Nach der Blockade 1949 und erst recht mit dem Ausbau des Flughafens Tegel war der rege Flugbetrieb im Grunde schon vorbei. Wir, die das miterlebt haben, wissen das. Kaum jemandem ist übrigens die zehnjährige Schließzeit zwischen 1975 und 1985 als ein verkehrstechnisches Problem in Erinnerung.
Wir denken, dass nun der Flugbetrieb in Tempelhof sein verdientes Ende erfährt. Die Gebäude erhalten hoffentlich eine sinnvolle Zukunftsbestimmung. Schon im 19. Jahrhundert war das Tempelhofer Feld ein Ort der Freizeitgestaltung der rasch wachsenden Stadt. Knüpfen wir daran an! Machen wir das Gelände zu einem Ort der innerstädtischen Erholung, die Gebäude zu einem neuen Standort der kreativen Wirtschaftsentwicklung für diese Stadt! Als Flughafen hat das Tempelhofer Feld ausgedient und seine – und die der umliegenden Bewohner sowieso – Ruhe dringend verdient. Jetzt beginnt eine neue Ära. Aber um diese neue Zeit einzuläuten, wäre ein fröhliches Zusammentreffen, eine Begehungsmöglichkeit, ein Fest für alle Berlinerinnen und Berliner ein richtiger Schritt.
Herr Präsident! Meine Damen und Herren! Herr Uecker! Zu Ihnen ein Satz vorweg! Sie haben vorhin von Frevel gesprochen, weil in Tempelhof Gewerbe und Wohnbebauung angesiedelt werden sollen. Ich darf daran erinnern, dass es Ihre Fraktion war, welche die Idee, die Fata Morgana einer Scheichklinik mit exklusiver Landbahn präferierte. Das nenne ich dann Frevel!
Am 30. Oktober wird der Flugbetrieb in Tempelhof eingestellt, nicht wegen ideologischer Verblendung eines Regierenden Bürgermeisters, wie Sie, werte Kollegen von der CDU und der FDP immer noch behaupten, sondern als Ergebnis einer langfristigen, klugen und von allen politischen Parteien mitgetragenen Strategie zur Neuordnung des Berlin-Brandenburger Flugbetriebs und der
Luftverkehrspolitik in dieser Region.

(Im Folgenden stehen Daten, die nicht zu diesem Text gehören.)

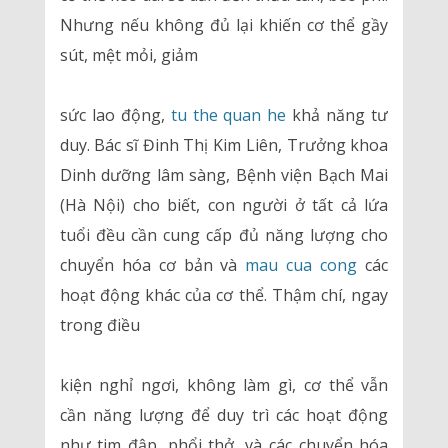
Nhưng nếu không đủ lại khiến cơ thể gầy
sút, mệt mỏi, giảm
sức lao động,
tu the quan he
khả năng tư
duy. Bác sĩ Đinh Thị Kim Liên, Trưởng khoa
Dinh dưỡng lâm sàng, Bệnh viện Bạch Mai
(Hà Nội) cho biết, con người ở tất cả lứa
tuổi đều cần cung cấp đủ năng lượng cho
chuyển hóa cơ bản và
mau cua cong
các
hoạt động khác của cơ thể. Thậm chí, ngay
trong điều
kiện nghỉ ngơi, không làm gì, cơ thể vẫn
cần năng lượng để duy trì các hoạt động
như tim đập, phổi thở, và các chuyển hóa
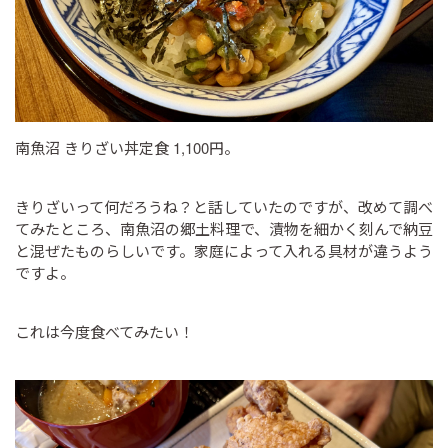
南魚沼 きりざい丼定食 1,100円。
きりざいって何だろうね？と話していたのですが、改めて調べ
てみたところ、南魚沼の郷土料理で、漬物を細かく刻んで納豆
と混ぜたものらしいです。家庭によって入れる具材が違うよう
ですよ。
これは今度食べてみたい！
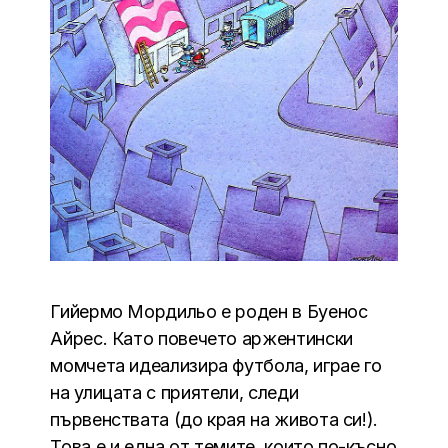
Гийермо Мордильо е роден в Буенос
Айрес. Като повечето аржентински
момчета идеализира футбола, играе го
на улицата с приятели, следи
първенствата (до края на живота си!).
Това е и една от темите, които по-късно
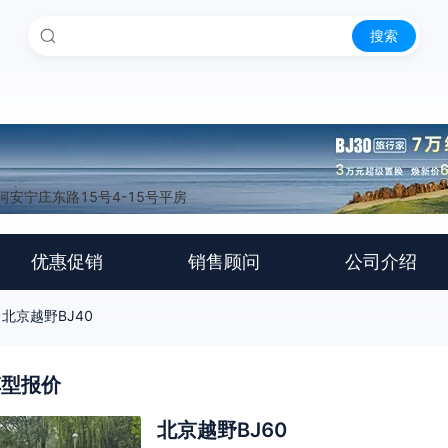
搜索
安宁庄东路15号4-15号平房
优惠促销
销售顾问
公司介绍
北京越野BJ40
车型报价
北京越野BJ60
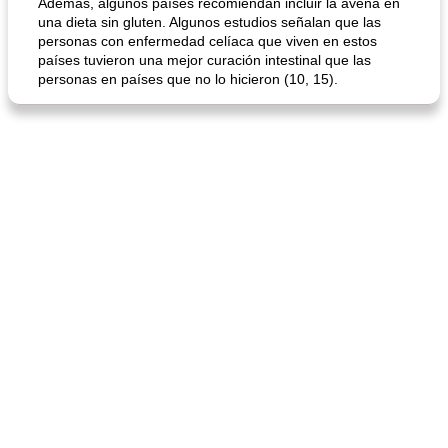
Además, algunos países recomiendan incluir la avena en
una dieta sin gluten. Algunos estudios señalan que las
personas con enfermedad celíaca que viven en estos
países tuvieron una mejor curación intestinal que las
personas en países que no lo hicieron (10, 15).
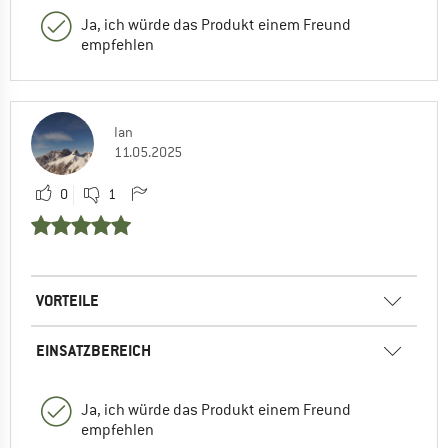
Ja, ich würde das Produkt einem Freund
empfehlen
Ian
11.05.2025
0
1
VORTEILE
EINSATZBEREICH
Ja, ich würde das Produkt einem Freund
empfehlen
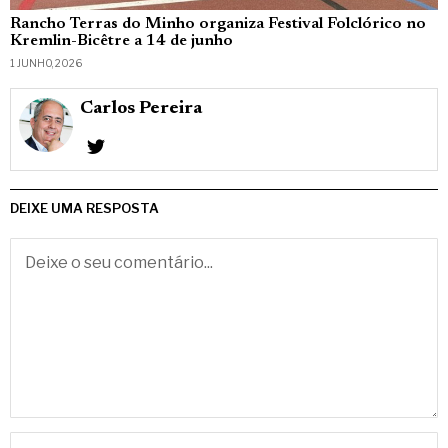
Rancho Terras do Minho organiza Festival Folclórico no
Kremlin-Bicêtre a 14 de junho
1 JUNHO, 2026
Carlos Pereira
DEIXE UMA RESPOSTA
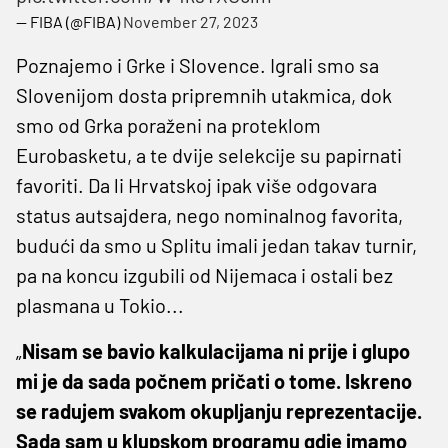
— FIBA (@FIBA)
November 27, 2023
Poznajemo i Grke i Slovence. Igrali smo sa
Slovenijom dosta pripremnih utakmica, dok
smo od Grka poraženi na proteklom
Eurobasketu, a te dvije selekcije su papirnati
favoriti. Da li Hrvatskoj ipak više odgovara
status autsajdera, nego nominalnog favorita,
budući da smo u Splitu imali jedan takav turnir,
pa na koncu izgubili od Nijemaca i ostali bez
plasmana u Tokio...
„
Nisam se bavio kalkulacijama ni prije i glupo
mi je da sada počnem pričati o tome. Iskreno
se radujem svakom okupljanju reprezentacije.
Sada sam u klupskom programu gdje imamo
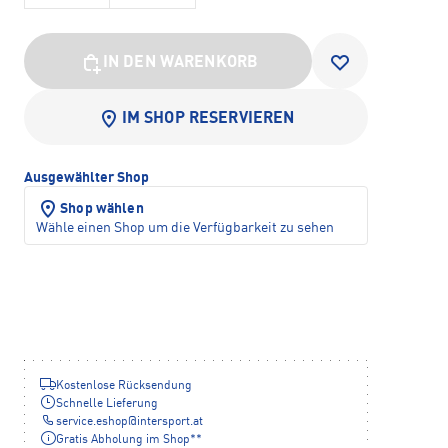
IN DEN WARENKORB
IM SHOP RESERVIEREN
Ausgewählter Shop
Shop wählen
Wähle einen Shop um die Verfügbarkeit zu sehen
Kostenlose Rücksendung
Schnelle Lieferung
service.eshop
@
intersport.at
Gratis Abholung im Shop**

Aus drei mach eins, aus nicht entwicklungsfähigen und unwirtschaftlichen Standorten Tempelhof, Tegel und Schönefeld-Alt mach BBI – das ist der Grund der Einstellung des Flugbetriebs in Tempelhof.

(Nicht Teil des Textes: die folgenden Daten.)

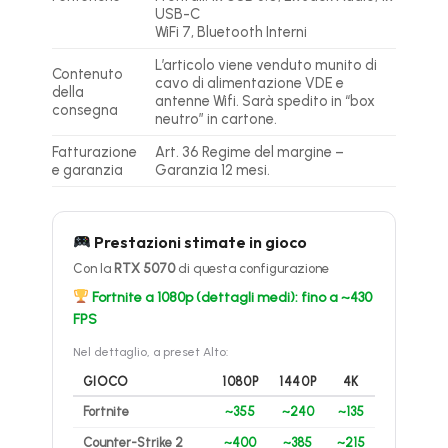
USB-C
WiFi 7, Bluetooth Interni
L’articolo viene venduto munito di
Contenuto
cavo di alimentazione VDE e
della
antenne Wifi. Sarà spedito in “box
consegna
neutro” in cartone.
Fatturazione
Art. 36 Regime del margine –
e garanzia
Garanzia 12 mesi.
Prestazioni stimate in gioco
Con la
RTX 5070
di questa configurazione
Fortnite a 1080p (dettagli medi): fino a ~430
FPS
Nel dettaglio, a preset Alto:
GIOCO
1080P
1440P
4K
Fortnite
~355
~240
~135
Counter-Strike 2
~400
~385
~215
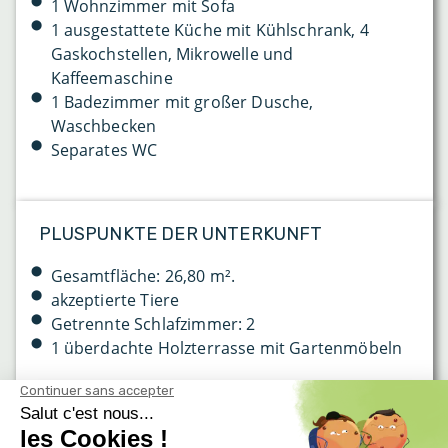
1 Wohnzimmer mit Sofa
1 ausgestattete Küche mit Kühlschrank, 4
Gaskochstellen, Mikrowelle und
Kaffeemaschine
1 Badezimmer mit großer Dusche,
Waschbecken
Separates WC
PLUSPUNKTE DER UNTERKUNFT
Gesamtfläche: 26,80 m².
akzeptierte Tiere
Getrennte Schlafzimmer: 2
1 überdachte Holzterrasse mit Gartenmöbeln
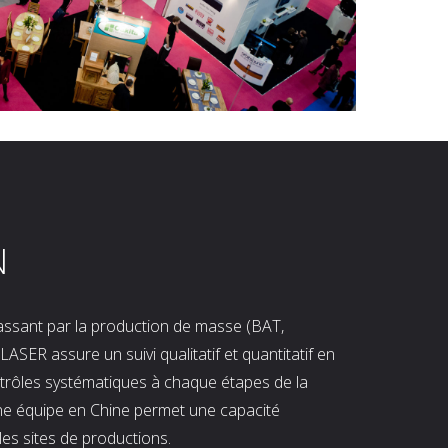
N
 passant par la production de masse (BAT,
LASER assure un suivi qualitatif et quantitatif en
ntrôles systématiques à chaque étapes de la
ne équipe en Chine permet une capacité
les sites de productions.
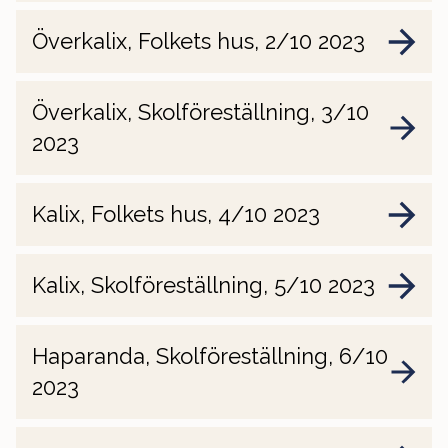
Överkalix, Folkets hus, 2/10 2023
Överkalix, Skolföreställning, 3/10
2023
Kalix, Folkets hus, 4/10 2023
Kalix, Skolföreställning, 5/10 2023
Haparanda, Skolföreställning, 6/10
2023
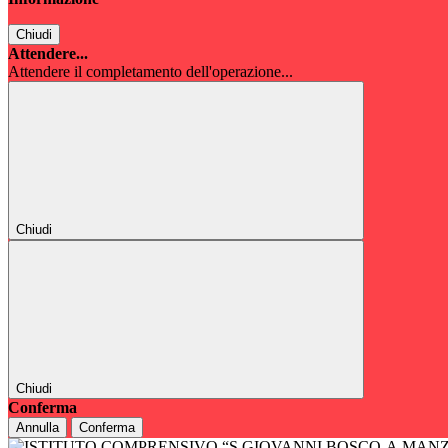
Chiudi
Attendere...
Attendere il completamento dell'operazione...
Chiudi
Chiudi
Conferma
Annulla
Conferma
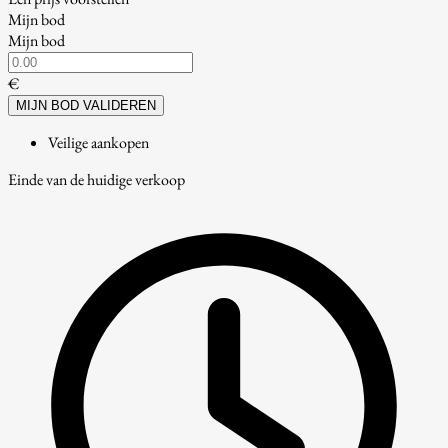
Mijn bod
Mijn bod
€
MIJN BOD VALIDEREN
Veilige aankopen
Einde van de huidige verkoop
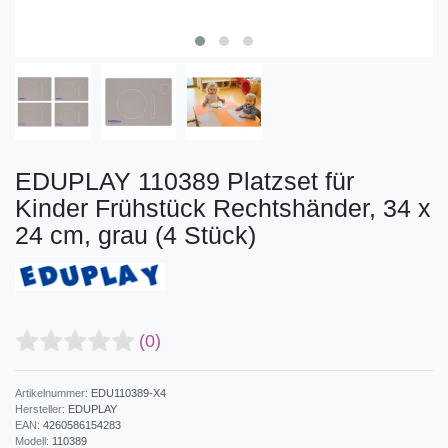
EDUPLAY 110389 Platzset für
Kinder Frühstück Rechtshänder, 34 x
24 cm, grau (4 Stück)
(0)
Artikelnummer:
EDU110389-X4
Hersteller:
EDUPLAY
EAN:
4260586154283
Modell:
110389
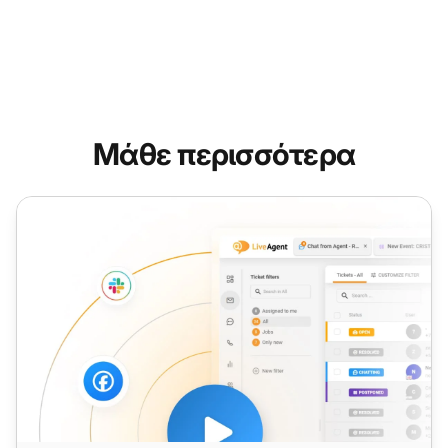
Μάθε περισσότερα
Διεύθυνση Υποστήριξης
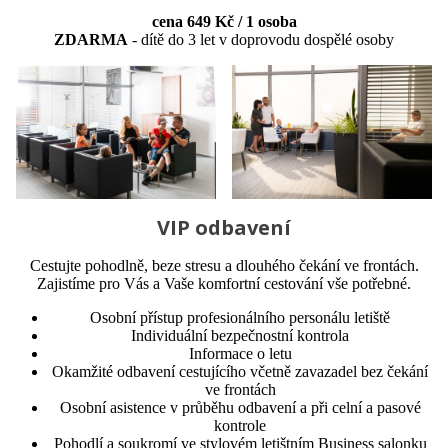
cena 649 Kč / 1 osoba
ZDARMA
- dítě do 3 let v doprovodu dospělé osoby
VIP odbavení
Cestujte pohodlně, beze stresu a dlouhého čekání ve frontách.
Zajistíme pro Vás a Vaše komfortní cestování vše potřebné.
Osobní přístup profesionálního personálu letiště
Individuální bezpečnostní kontrola
Informace o letu
Okamžité odbavení cestujícího včetně zavazadel bez čekání
ve frontách
Osobní asistence v průběhu odbavení a při celní a pasové
kontrole
Pohodlí a soukromí ve stylovém letištním Business salonku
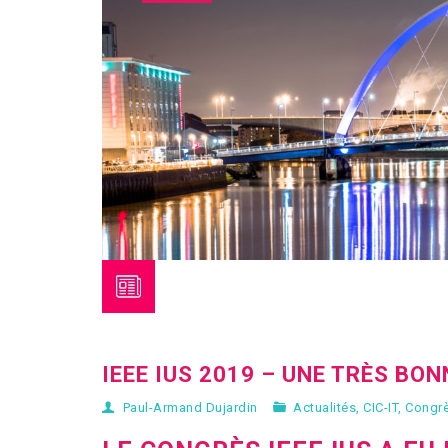
IEEE IUS 2019 – UNE TRÈS BON
Paul-Armand Dujardin
Actualités
,
CIC-IT
,
Congr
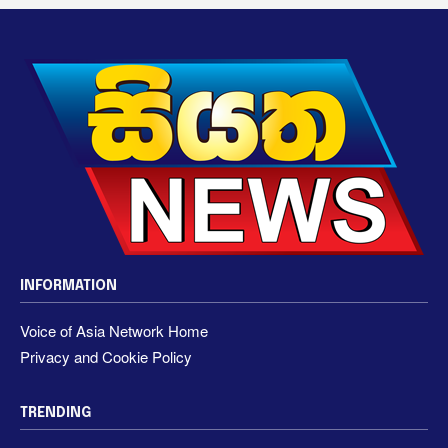
INFORMATION
Voice of Asia Network Home
Privacy and Cookie Policy
TRENDING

In der Sache ist der Abschied von Tempelhof längst entschieden. Am 30. Oktober wird er in der Form vollzogen werden. Im Antrag der CDU geht es um die Form, in der dieser Abschied vollzogen werden soll – großer oder kleiner Rahmen, offen für alle, ob mit Einladung oder ohne.

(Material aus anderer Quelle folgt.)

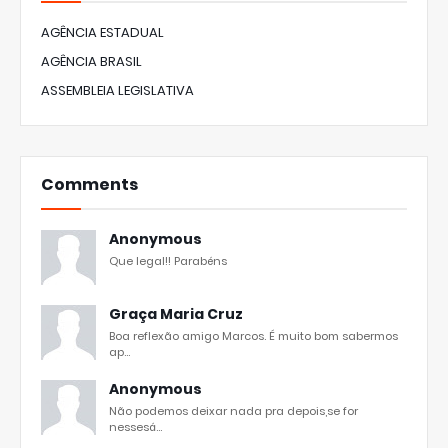
AGÊNCIA ESTADUAL
AGÊNCIA BRASIL
ASSEMBLEIA LEGISLATIVA
Comments
Anonymous
Que legal!! Parabéns
Graça Maria Cruz
Boa reflexão amigo Marcos. É muito bom sabermos
ap...
Anonymous
Não podemos deixar nada pra depois,se for
nessesá...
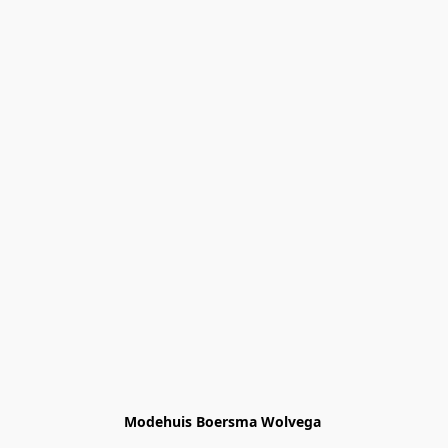
Modehuis Boersma Wolvega 
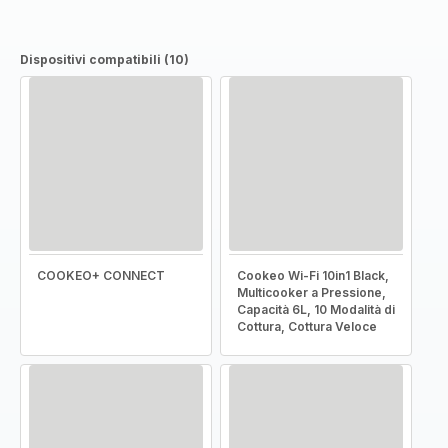
Dispositivi compatibili (10)
COOKEO+ CONNECT
Cookeo Wi-Fi 10in1 Black,
Multicooker a Pressione,
Capacità 6L, 10 Modalità di
Cottura, Cottura Veloce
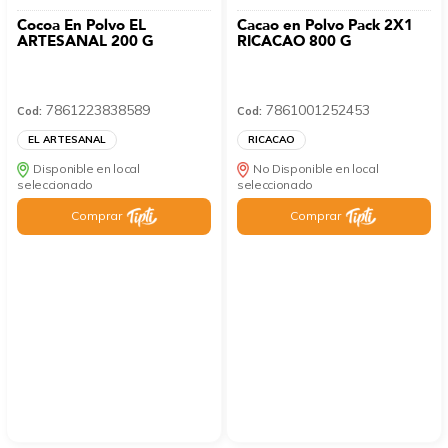
Cocoa En Polvo EL
Cacao en Polvo Pack 2X1
ARTESANAL 200 G
RICACAO 800 G
7861223838589
7861001252453
Cod:
Cod:
EL ARTESANAL
RICACAO
Disponible en local
No Disponible en local
seleccionado
seleccionado
Comprar
Comprar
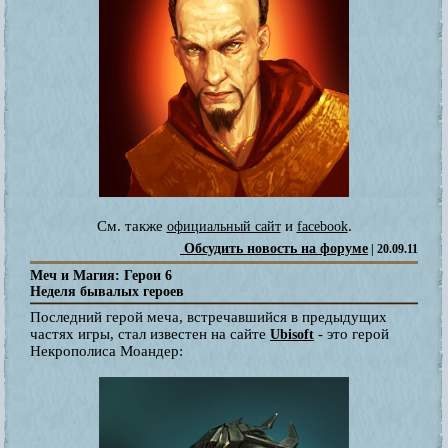
См. также
и
.
официальный сайт
facebook
Обсудить новость на форуме
| 20.09.11
Меч и Магия: Герои 6
Неделя бывалых героев
Последний герой меча, встречавшийся в предыдущих
частях игры, стал известен на сайте
- это герой
Ubisoft
Некрополиса Моандер:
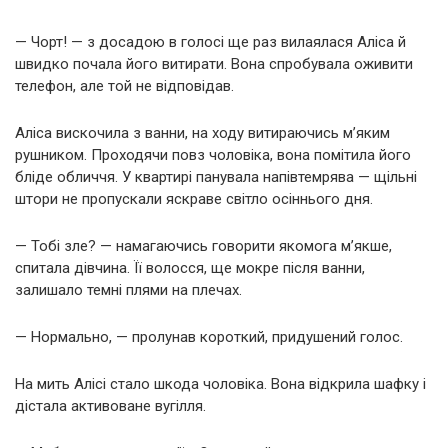
— Чорт! — з досадою в голосі ще раз вилаялася Аліса й
швидко почала його витирати. Вона спробувала оживити
телефон, але той не відповідав.
Аліса вискочила з ванни, на ходу витираючись м’яким
рушником. Проходячи повз чоловіка, вона помітила його
бліде обличчя. У квартирі панувала напівтемрява — щільні
штори не пропускали яскраве світло осіннього дня.
— Тобі зле? — намагаючись говорити якомога м’якше,
спитала дівчина. Її волосся, ще мокре після ванни,
залишало темні плями на плечах.
— Нормально, — пролунав короткий, придушений голос.
На мить Алісі стало шкода чоловіка. Вона відкрила шафку і
дістала активоване вугілля.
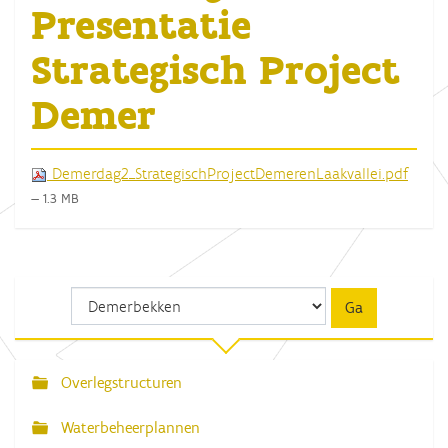
Presentatie
Strategisch Project
Demer
Demerdag2_StrategischProjectDemerenLaakvallei.pdf
— 1.3 MB
Overlegstructuren
N
a
Waterbeheerplannen
v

Nun sind Formfragen gewiss nicht unwichtig. Die CDU hat uns in den letzten Wochen etwas vorgemacht, was einen würdevollen Umgang mit Abschied angeht. Aber Formfragen sind nicht die allein entscheidenden Fragen. Sie sind, was vielleicht noch viel wichtiger ist, selten, eigentlich gar nicht eindeutig zu beantworten. Es gibt sicher Argumente für eine große Abschiedsparty. Es gibt allerdings auch sehr viele gute Argumente dagegen. Ich nenne nur das eine, nach meiner Meinung wichtigste: Es ist vorbei, meine Damen und Herren von der CDU.
Sie haben um den Erhalt von Tempelhof gekämpft – das ist Ihr gutes Recht –, und Sie haben verloren. Aber Sie wollen das bis heute nicht akzeptieren. Ihre Rede, Herr Ueckert, war wieder ein Beweis dafür, dass Sie es nicht akzeptieren wollen und wahrscheinlich auch gar nicht in der Lage dazu sind.
Das wird nicht nur durch die bizarre Umdeutung Ihrer Niederlage in einen tollen Sieg durch Ihren vormaligen Fraktionsvorsitzenden belegt, die man sich immer noch auf YouTube anschauen kann, sondern auch durch Ihren jetzigen Antrag, nach dessen Lektüre ich wirklich Zweifel an der Ehrenhaftigkeit Ihrer Motive habe. Ich will nur einen Satz aus Ihrem Antrag zitieren:
Wenn jedoch politisch-ideologische Entscheidungen über die Vernunft und den Sachverstand von Verkehrsexperten die Oberhand gewinnen, wird auch ein Flughafen Tempelhof geschlossen.